On a recent afternoon, I got the urge to surprise my father during his 32-hour hospital shift with a delicious Animal Style burger, but my car broke down on the way to In-N-Out. Did you know that just because they call it a “drive-thru” doesn’t mean you have to drive thru it? Jogging is better for the environment and burns calories, thus making the order a reward. My father gave me an air hug in his scrubs, and through tears told me how much I meant to him. I was home just in time for my last Zoom class!

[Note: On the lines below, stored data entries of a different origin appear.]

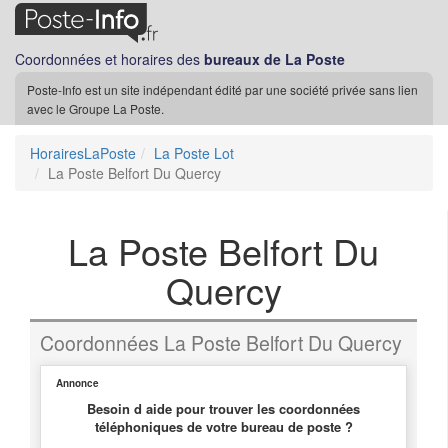
Coordonnées et horaires des
bureaux de La Poste
Poste-Info est un site indépendant édité par une société privée sans lien
avec le Groupe La Poste.
HorairesLaPoste
La Poste Lot
La Poste Belfort Du Quercy
La Poste Belfort Du
Quercy
Coordonnées La Poste Belfort Du Quercy
Annonce
Besoin d aide pour trouver les coordonnées
téléphoniques de votre bureau de poste ?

Zoom University in the City of Los Angeles? Filling out my transfer application!



Negative

By Nicole Kohut


The birds outside my window wake me up at approximately 7:00 a.m. It’s fine, though, because the recurring dream I’ve had since coming home has helped me to acclimate to intermittent sleep cycles. It goes like this: I’m stuck in a dark well, and Jason Aldean’s “Big Green Tractor” is playing on repeat. Matzo is my only food source. The only way to escape is to pass a Fro Sci exam from 2012—without the curve. I call this a dream because the true nightmare occurs when I wake for the day and face the cruel, unforgiving hell in which COVID-19 has forced me to reside: Los Angeles, California.

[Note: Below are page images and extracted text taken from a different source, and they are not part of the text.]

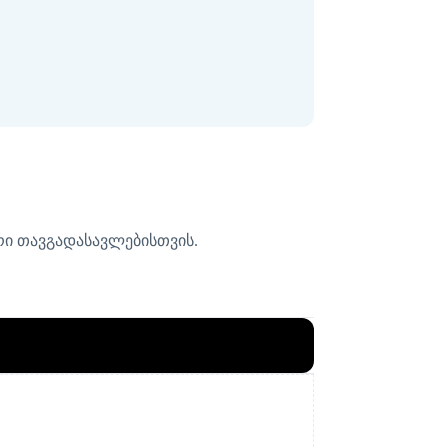
ყარი თავგადასავლებისთვის.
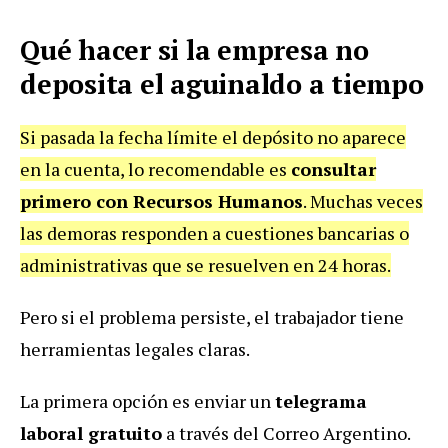
Qué hacer si la empresa no
deposita el aguinaldo a tiempo
Si pasada la fecha límite el depósito no aparece
en la cuenta, lo recomendable es
consultar
primero con Recursos Humanos
. Muchas veces
las demoras responden a cuestiones bancarias o
administrativas que se resuelven en 24 horas.
Pero si el problema persiste, el trabajador tiene
herramientas legales claras.
La primera opción es enviar un
telegrama
laboral gratuito
a través del Correo Argentino.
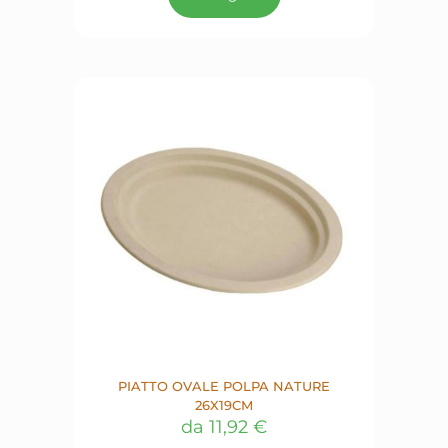
ha
più
varianti.
Le
opzioni
possono
essere
scelte
nella
pagina
del
prodotto
PIATTO OVALE POLPA NATURE
26X19CM
da
11,92
€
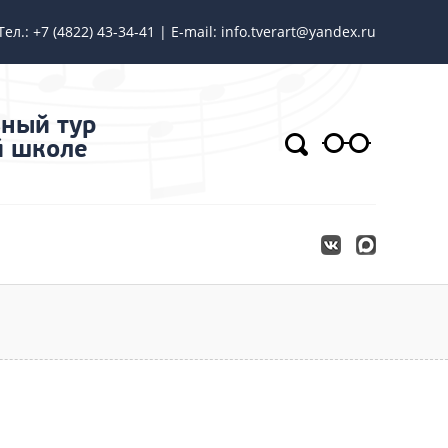
Тел.: +7 (4822) 43-34-41 | E-mail: info.tverart@yandex.ru
ный тур
й школе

We know that despite its formal title, the ‘City’ of Los Angeles is merely a sprawling suburb. Right now, in New York, you can take an isolated walk, only disrupted once in a while by a blaring siren–but, let’s be honest, if you’ve lived in New York long enough, you’re partially acclimated to that anyway. I live near UCLA, so my walks are a daily reminder that the joys of higher education have been stripped from my wanton hands. There are also children. Everywhere. The PTA moms walk their dogs at least six times a day, facetiming other PTA moms to try figuring out what they’re going to do without their PTA events. And now that there are no events at which to strut one’s diamond-encrusted Louis Vuitton pouch, perfectly paired with one’s blow-dried pooch, the daily neighborhood stroll has become something of a haute couture runway.

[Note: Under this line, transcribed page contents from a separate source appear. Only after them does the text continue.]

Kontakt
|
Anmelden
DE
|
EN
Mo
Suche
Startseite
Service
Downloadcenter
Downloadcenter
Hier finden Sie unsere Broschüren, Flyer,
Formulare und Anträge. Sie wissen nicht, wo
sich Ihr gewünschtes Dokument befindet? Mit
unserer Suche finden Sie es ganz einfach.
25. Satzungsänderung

Illustration by Sahra Denner

Forced to flee from this assault on the senses, I committed to the lifestyle of a hermit. Eventually, I ran out of food. That’s when I remembered LA’s only claim to fame: driving. It occurred to me that in the age of quarantine, the streets would be blessedly rid of traffic, and that Angelenos’ typical destinations would be equally empty. But upon my arrival at Whole Foods, I realized Angelenos are defying their order to stay at home in deference to their cravings for bone broth and oat milk. I waited three hours to get in, only to find that the store had been stripped of my sugar-free cashew yogurt.


While the extra dose of my morning Adderall should’ve suppressed any pesky appetite, the emotional toil of the Whole Foods fiasco left me ravenous, so I hopped into my car and went to In-N-Out. Everyone knows the rules: You clog up an entire intersection to line up for your burger, because waiting in the drive-thru fosters more of a retro-vintage vibe than going inside the restaurant. Well, at least that’s what I thought, until some guy jogged right in front of my car and cut the line to order a burger. Newsflash! Just because you can jog does not mean you’re a motor vehicle. Stop showing off.By the time I got my burger, it was cold. Of course, they’re always cold, so I wasn’t surprised. It was just another reminder that this is the best Los Angeles has to offer. I went home to finish up my last Zoom class of the day. With my entire family home, the prospect of peaceful silence laughed in my face, but going outside wasn’t an option either (see: unvaccinated children aimlessly roaming the streets.) I would have been able to endure class if Harris Solomon, a member of my CC class, hadn’t produced the most distracting show of all time. He told our class he just “had to sit outside because the weather was so lovely and the birds were serenading him.” His love affair with his environment almost made me throw up my burger, but I can’t help but wish I were quarantining in his world.